Smoodin on Disney Discourse, on reserve; selections from Raz, on reserve. Fjellman, Ch. 15:

Consumption and Culture Theory." Response 3 due.

10/24-26

Week 10 Crichton: Biotechnological Fantasies: the shapes of things to come; Disney’s simulations of "live

animals"; read Haraway, "A Cyborg Manifesto," in Simians, on reserve. Celebration Chronicles.

Skinner, Walden Two.

10/31-11/2

Week 11 Alternative Futures: Utopian and Science Fiction Visions by Women; Disney’s projections of the

Imaginary Female or of the Female Imaginary: Gillman, Herland; Kolmerten, Utopian and

Science Fiction by Women (reserve): Haraway, Simians, Cyborgs and Women, on

reserveResponse 4 due.

11/7-9

Week 12

Ross, The Celebration Chronicles. .

Participation in Rethinking Disney conference in Ft. Lauderdale.

11/14-16

Week 13 Film: The Lion King: the politics of race, class and "nature" in the Disney imagination; race, class

and gender in "nature" according to Disney; read selections from Haraway and "Disney’s

Celebration" on "imagineering" new species and genera. Haraway, Modest Witness, on reserve.

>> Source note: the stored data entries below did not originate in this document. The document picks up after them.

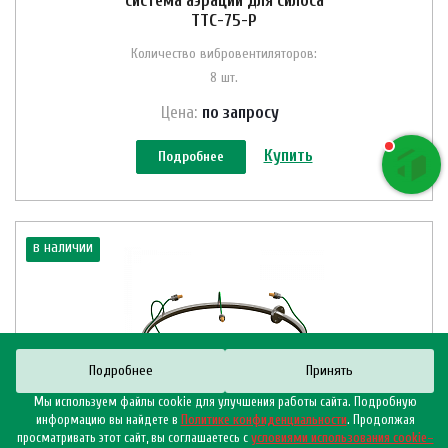
система аэрации для силоса
ТТС-75-Р
Количество вибровентиляторов:
8 шт.
Цена:
по зап
р
осу
Купить
Подробнее
в наличии
Подробнее
Принять
Мы используем файлы cookie для улучшения работы сайта. Подробную
информацию вы найдете в
Политике конфиденциальности
. Продолжая
просматривать этот сайт, вы соглашаетесь с
условиями использования cookie–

Fjellman, Ch. 13: "Cinema, Music, Fantasy," Ch. 16, "Nature’s ‘Gifts’: Land, Garden Sea."

11/21

Week 14 A participant-observer tour of the Magic Kingdom, Epcot and Celebration;

The New Urbanism; readings from Ross, Katz and Sully, on reserve. Celebration Chronicles.

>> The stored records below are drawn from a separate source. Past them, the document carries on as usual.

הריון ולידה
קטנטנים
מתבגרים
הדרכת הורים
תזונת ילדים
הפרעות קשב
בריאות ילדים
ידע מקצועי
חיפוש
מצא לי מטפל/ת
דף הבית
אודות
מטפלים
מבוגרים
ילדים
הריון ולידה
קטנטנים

Walden Two. Fjellman, Ch. 17; "Tomorrow and the Future"

11/28-12/5

Weeks 15-16 Response 5 due 11/30. Student Presentations and Discussion. Fjellman, Chs. 18-19:

"ComputiCore: Computers, Parades, Lunch" and "Conclusion: Theses on Disney";

12/8-14 Exam Week

Week 17 Final essays due by class time, Tuesday 12/12.